É certo que são várias as normas internacionais de direitos humanos que podem estar na base de algumas estratégias seguidas no combate à pobreza: por exemplo, ao ser criada uma rede de apoio social está de facto a ser reconhecido o direito inalienável a padrões de vida minimamente aceitáveis, a uma alimentação suficiente e equilibrada, à protecção na doença, à habitação digna, à educação e à segurança social.

De igual forma, a tónica que certas estratégias de combate à pobreza colocam na participação da sociedade civil e no empoderamento dos pobres reflecte direitos internacionalmente consagrados atribuídos aos indivíduos e às associações que os representam.

Contudo, para que estes direitos sejam de facto usufruídos são necessários níveis mínimos de segurança económica e de bem estar, liberdade de associação e de expressão e acesso à informação. Poderá então ser o não reconhecimento da indivisibilidade dos direitos humanos uma das razões para os resultados insatisfatórios registados, que os conhecidos indicadores de pobreza e injusta desigualdade evidenciam. Outra explicação poderá ser a de que, não existindo obrigatoriedade de prestação de contas, tanto os direitos como as obrigações correspondentes não passem de meras ilusões.

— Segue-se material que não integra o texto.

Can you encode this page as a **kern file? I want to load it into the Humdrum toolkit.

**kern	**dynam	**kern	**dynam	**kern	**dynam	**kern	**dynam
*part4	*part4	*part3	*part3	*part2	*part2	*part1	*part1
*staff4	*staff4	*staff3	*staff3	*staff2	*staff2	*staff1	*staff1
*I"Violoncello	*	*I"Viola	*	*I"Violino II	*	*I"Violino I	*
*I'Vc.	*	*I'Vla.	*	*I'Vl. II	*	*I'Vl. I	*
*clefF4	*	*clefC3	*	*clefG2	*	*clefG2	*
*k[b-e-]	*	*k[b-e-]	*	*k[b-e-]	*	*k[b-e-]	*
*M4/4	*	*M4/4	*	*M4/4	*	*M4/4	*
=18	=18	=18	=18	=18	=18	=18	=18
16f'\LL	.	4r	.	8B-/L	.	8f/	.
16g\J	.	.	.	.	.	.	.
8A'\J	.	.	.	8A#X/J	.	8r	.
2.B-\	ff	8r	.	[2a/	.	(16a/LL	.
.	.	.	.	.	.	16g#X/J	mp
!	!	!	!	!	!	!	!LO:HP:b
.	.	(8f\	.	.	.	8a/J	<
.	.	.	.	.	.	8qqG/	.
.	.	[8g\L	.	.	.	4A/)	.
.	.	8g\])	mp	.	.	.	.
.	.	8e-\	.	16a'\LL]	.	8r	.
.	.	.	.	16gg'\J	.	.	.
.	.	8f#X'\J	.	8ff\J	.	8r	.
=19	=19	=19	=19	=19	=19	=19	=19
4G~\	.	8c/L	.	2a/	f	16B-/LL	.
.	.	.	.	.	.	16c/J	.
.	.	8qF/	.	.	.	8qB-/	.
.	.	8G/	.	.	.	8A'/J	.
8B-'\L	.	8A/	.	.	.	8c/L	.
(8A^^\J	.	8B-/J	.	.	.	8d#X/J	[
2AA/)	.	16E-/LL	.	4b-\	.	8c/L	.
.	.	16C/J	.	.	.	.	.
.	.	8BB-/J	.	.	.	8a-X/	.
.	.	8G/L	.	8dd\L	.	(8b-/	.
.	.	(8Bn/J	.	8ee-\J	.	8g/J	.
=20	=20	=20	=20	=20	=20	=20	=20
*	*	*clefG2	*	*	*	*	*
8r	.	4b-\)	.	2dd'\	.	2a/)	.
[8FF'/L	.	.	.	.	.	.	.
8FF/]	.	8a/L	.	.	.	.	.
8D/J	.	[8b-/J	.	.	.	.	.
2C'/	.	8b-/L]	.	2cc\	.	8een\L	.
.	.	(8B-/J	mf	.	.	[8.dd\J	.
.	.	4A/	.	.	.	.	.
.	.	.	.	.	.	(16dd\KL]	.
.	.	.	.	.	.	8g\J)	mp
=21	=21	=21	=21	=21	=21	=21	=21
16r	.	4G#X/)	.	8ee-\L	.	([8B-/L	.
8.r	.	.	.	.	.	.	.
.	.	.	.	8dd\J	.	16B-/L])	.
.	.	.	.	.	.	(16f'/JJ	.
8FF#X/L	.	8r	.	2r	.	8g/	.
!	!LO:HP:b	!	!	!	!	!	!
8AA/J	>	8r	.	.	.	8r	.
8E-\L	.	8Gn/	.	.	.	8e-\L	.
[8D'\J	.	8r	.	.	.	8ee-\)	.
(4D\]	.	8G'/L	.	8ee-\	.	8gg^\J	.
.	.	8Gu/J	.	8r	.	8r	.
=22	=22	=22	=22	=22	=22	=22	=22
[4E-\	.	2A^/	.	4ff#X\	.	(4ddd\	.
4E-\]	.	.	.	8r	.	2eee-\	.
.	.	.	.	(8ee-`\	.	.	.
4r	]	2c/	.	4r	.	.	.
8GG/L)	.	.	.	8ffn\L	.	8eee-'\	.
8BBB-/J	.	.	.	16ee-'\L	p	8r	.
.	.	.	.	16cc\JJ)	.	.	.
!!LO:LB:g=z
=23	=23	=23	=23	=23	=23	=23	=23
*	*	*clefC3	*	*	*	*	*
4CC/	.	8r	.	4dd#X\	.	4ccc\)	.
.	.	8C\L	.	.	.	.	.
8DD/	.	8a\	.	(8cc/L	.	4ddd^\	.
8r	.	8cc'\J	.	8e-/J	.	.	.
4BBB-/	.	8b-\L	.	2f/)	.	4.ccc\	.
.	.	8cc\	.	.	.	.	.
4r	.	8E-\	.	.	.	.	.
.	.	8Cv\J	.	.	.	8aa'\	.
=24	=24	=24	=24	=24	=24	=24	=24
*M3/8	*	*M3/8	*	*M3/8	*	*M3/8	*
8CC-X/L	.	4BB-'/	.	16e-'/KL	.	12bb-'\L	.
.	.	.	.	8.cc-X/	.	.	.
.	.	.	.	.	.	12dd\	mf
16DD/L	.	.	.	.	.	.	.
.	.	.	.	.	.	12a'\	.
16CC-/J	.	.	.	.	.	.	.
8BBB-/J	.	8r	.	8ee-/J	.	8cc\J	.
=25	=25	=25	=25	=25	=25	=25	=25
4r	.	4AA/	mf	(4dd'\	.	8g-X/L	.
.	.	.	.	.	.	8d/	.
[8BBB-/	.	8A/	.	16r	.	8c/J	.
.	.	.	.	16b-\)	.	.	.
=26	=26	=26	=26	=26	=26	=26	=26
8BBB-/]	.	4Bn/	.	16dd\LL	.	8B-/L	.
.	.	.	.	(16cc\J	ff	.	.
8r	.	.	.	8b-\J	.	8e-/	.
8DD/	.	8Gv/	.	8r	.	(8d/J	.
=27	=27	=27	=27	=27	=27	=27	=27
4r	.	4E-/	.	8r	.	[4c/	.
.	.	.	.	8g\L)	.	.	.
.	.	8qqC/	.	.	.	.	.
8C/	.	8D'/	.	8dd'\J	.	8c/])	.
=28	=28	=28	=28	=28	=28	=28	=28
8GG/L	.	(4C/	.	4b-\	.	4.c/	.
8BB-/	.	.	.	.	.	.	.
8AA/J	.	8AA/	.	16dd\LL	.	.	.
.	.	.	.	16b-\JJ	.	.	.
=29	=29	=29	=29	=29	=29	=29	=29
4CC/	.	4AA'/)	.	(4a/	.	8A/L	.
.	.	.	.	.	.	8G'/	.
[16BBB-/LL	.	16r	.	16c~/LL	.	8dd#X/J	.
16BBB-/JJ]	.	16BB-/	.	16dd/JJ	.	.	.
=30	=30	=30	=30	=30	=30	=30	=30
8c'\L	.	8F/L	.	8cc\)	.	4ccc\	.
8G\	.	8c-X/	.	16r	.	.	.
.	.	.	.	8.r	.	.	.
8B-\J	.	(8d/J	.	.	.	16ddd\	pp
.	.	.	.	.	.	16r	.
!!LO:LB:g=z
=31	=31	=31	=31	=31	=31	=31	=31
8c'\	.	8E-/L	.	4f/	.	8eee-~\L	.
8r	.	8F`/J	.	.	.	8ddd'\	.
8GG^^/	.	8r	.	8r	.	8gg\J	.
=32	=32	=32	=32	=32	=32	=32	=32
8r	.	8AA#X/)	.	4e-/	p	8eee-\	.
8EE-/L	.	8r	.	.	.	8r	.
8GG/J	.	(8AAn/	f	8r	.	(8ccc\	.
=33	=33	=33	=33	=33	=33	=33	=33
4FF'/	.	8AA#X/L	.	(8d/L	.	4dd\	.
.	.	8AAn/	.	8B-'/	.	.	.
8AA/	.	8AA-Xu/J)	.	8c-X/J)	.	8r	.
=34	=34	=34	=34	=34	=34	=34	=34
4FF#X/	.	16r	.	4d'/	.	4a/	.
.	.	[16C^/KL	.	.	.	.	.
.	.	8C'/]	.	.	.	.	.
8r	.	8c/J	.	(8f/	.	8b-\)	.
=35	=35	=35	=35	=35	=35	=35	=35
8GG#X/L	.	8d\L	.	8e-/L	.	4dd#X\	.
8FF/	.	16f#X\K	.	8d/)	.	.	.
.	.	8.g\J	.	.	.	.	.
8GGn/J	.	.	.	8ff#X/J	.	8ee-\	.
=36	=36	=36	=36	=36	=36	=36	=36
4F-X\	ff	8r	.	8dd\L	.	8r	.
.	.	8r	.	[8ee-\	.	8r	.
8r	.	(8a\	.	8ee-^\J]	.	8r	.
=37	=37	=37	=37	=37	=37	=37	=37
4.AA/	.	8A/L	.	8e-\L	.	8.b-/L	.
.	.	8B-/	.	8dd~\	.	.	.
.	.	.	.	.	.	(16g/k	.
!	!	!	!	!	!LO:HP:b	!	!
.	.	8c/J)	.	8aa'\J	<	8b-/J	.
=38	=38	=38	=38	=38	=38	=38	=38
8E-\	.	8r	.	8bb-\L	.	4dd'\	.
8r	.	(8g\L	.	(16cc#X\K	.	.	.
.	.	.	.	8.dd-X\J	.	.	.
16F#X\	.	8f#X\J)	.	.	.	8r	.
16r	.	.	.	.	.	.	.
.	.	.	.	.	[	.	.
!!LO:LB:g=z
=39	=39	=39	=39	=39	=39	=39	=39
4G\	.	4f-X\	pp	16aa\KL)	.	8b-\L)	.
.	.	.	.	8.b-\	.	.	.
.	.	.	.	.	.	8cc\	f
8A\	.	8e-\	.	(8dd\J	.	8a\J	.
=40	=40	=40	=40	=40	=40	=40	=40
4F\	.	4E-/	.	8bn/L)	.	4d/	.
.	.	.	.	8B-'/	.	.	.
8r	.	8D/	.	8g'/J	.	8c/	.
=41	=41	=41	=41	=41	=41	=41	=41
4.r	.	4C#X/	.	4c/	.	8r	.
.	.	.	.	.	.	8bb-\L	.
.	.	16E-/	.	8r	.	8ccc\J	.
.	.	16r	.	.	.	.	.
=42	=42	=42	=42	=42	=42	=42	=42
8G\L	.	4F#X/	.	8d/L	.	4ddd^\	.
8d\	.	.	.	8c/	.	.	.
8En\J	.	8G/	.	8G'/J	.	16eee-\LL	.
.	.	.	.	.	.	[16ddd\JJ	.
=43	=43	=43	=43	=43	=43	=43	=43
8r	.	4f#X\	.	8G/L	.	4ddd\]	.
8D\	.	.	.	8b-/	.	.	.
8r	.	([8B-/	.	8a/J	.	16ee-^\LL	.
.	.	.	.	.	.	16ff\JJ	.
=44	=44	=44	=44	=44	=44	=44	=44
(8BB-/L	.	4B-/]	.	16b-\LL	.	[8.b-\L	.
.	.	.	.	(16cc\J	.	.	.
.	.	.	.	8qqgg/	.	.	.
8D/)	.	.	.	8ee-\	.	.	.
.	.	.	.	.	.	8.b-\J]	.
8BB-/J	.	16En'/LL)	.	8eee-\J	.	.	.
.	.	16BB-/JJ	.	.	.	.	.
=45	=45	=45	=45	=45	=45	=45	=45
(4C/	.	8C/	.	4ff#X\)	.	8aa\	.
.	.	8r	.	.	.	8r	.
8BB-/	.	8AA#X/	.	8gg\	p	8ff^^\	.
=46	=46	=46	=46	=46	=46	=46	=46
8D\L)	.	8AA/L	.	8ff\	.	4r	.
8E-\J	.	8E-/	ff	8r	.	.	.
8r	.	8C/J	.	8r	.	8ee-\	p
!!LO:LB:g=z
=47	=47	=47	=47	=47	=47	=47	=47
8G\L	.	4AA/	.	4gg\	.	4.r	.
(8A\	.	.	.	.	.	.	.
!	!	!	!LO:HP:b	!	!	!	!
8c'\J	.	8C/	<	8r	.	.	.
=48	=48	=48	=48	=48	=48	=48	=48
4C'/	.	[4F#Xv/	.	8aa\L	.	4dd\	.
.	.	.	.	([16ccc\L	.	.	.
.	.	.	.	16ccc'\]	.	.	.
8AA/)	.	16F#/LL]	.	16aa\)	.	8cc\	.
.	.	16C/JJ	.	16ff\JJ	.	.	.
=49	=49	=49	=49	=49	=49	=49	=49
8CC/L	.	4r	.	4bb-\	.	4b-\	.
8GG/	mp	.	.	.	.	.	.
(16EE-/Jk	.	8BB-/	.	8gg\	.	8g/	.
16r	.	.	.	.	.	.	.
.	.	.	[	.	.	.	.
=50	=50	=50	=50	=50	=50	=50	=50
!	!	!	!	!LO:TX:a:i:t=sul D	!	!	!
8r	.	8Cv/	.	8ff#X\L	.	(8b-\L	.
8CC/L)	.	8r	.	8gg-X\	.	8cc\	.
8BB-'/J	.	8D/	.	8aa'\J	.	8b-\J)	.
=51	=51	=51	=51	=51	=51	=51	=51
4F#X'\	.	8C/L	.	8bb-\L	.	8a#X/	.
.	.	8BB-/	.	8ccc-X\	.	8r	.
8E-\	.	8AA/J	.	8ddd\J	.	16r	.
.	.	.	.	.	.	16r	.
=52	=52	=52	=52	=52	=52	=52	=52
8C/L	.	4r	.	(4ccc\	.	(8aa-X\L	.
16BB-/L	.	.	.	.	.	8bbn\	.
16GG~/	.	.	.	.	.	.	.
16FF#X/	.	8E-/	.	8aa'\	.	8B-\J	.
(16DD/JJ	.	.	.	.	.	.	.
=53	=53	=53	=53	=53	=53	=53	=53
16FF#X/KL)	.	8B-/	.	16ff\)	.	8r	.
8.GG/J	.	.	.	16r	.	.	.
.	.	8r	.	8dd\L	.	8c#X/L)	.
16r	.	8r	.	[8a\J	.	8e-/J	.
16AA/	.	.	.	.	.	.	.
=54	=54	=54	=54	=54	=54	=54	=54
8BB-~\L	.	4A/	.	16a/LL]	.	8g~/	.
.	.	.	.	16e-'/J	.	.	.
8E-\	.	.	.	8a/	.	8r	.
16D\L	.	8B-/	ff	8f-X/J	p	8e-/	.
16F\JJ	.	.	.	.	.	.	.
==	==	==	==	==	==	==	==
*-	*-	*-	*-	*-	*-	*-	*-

Impõe-se então a necessidade de criar mecanismos eficientes que permitam zelar pelo respeito por aqueles direitos e pelo cumprimento das obrigações. Que tipo de soluções podem ser propostas? Será necessário e eficaz recorrer à intervenção do sistema judicial ou podem existir outras formas de intervenção mais ligeiras, mas com capacidade de prevenir ou sancionar os desvios no cumprimento de planos ou programas de luta contra a pobreza?

Segundo o Alto Comissariado das Nações Unidas para os Direitos Humanos, de entre as formas possíveis de obrigar à prestação de contas, é possível distinguir quatro grandes grupos:

- a via judicial, incidindo sobre actos ou omissões;

- a via quase judicial, por exemplo, a criação da figura do Provedor ou o recurso a organizações que zelam pelo cumprimento dos tratados internacionais sobre direitos humanos;

-a via administrativa, por exemplo através da publicação de relatórios acerca do impacto de certas medidas sobre os direitos humanos;

-a via política, por exemplo através da intervenção dos Parlamentos.

Estas vias não são mutuamente exclusivas. Cabe a cada sociedade optar pela combinação de soluções que melhor permita servir os seus objectivos no tocante às estratégias de combate à pobreza, garantindo, em qualquer caso, que os mecanismos criados tenham condições de funcionamento correcto, sejam transparentes e, sobretudo, acessíveis aos pobres.

Em Portugal, há ainda um caminho a percorrer nesta matéria para que se possa garantir o direito à não pobreza. Em todo o caso parece-nos de sublinhar a constatação de uma crescente consciencialização, em múltiplos sectores da sociedade portuguesa, acerca da urgência de actuar neste domínio. É já um sinal de esperança uma adesão muito forte (mais de 22.000 pessoas) a uma petição da iniciativa da CNJP dirigida à Assembleia da República, em resposta à qual todos os partidos aí representados subscreveram uma Resolução que reconhece a pobreza como violação de direitos humanos, estabelece um limiar oficial de pobreza e cria um mecanismo parlamentar de observação, acompanhamento e avaliação das políticas públicas para a sua erradicação.

Julgamos que este «exercício de responsabilização» a nível nacional, ganharia em ser replicado a nível descentralizado, designadamente nas redes sociais concelhias, onde entidades públicas, privadas. IPSS, ONG, se empenham em conjunto por contribuir para uma sociedade mais inclusiva.